Each as the primary iterator in Ruby - Time & Space Complexity
When we use each to go through items in a list, it's important to know how the time it takes grows as the list gets bigger.
We want to find out how the number of steps changes when the list size changes.
Analyze the time complexity of the following code snippet.
numbers = [1, 2, 3, 4, 5]
numbers.each do |num|
puts num * 2
end
This code goes through each number in the list and prints double its value.
Identify the loops, recursion, array traversals that repeat.
- Primary operation: The
eachloop goes through every item in the list once. - How many times: It runs exactly as many times as there are items in the list.

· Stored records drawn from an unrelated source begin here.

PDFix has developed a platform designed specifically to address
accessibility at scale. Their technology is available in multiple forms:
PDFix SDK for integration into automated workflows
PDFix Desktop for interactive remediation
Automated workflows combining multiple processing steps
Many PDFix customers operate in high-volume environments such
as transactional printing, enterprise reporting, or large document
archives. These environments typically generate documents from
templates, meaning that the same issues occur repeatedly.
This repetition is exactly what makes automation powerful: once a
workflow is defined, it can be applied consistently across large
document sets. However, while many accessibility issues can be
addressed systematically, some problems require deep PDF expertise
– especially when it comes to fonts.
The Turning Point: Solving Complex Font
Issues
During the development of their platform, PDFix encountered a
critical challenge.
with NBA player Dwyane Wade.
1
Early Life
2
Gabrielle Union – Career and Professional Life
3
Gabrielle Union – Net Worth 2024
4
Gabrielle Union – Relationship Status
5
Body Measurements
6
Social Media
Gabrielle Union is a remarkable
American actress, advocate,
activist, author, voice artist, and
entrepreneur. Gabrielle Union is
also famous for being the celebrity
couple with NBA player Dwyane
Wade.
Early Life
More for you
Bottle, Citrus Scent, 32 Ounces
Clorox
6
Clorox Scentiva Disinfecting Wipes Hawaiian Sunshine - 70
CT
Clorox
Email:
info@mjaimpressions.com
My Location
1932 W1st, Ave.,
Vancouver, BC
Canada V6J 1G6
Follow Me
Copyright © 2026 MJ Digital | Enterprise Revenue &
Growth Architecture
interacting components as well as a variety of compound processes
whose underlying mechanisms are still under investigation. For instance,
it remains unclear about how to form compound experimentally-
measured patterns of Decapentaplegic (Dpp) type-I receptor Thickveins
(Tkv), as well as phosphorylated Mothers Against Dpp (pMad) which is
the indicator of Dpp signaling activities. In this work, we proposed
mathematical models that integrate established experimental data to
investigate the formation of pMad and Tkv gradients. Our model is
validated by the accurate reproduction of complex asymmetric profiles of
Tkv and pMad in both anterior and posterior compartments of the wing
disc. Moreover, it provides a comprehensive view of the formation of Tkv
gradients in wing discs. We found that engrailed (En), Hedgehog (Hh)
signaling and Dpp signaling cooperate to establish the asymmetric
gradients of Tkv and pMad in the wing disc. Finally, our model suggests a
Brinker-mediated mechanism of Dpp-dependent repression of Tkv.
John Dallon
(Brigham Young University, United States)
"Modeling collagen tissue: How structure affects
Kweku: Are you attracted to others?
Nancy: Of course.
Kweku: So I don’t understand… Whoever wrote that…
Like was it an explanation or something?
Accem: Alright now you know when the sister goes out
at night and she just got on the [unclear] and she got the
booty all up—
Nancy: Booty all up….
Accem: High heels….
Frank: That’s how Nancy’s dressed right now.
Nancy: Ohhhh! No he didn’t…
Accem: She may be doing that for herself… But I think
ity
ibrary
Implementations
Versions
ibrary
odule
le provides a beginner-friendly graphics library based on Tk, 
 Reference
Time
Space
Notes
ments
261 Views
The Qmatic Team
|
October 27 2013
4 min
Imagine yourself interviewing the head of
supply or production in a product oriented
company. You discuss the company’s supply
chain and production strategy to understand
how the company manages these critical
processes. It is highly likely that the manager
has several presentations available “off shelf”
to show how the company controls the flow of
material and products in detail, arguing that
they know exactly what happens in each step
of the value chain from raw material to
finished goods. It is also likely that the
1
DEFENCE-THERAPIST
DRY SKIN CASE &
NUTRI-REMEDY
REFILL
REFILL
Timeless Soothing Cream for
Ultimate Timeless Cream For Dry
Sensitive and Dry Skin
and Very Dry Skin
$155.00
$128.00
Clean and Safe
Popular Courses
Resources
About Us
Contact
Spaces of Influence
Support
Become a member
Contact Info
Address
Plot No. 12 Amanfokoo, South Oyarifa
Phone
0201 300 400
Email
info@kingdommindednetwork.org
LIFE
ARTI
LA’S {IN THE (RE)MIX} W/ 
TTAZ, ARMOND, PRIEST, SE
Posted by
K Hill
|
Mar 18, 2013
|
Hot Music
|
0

As the list gets bigger, the number of steps grows in a straight line with it.
| Input Size (n) | Approx. Operations |
|---|---|
| 10 | 10 steps (one per item) |
| 100 | 100 steps |
| 1000 | 1000 steps |
Pattern observation: Doubling the list size doubles the work done.
Time Complexity: O(n)
This means the time it takes grows directly in proportion to the number of items in the list.
[X] Wrong: "Using each is always slow because it loops over everything multiple times."
[OK] Correct: Actually, each goes through the list only once, so it's as fast as it can be for checking every item.
Understanding how each works helps you explain how your code handles lists efficiently, a skill that shows you know how to think about performance.
"What if we nested one each loop inside another? How would the time complexity change?"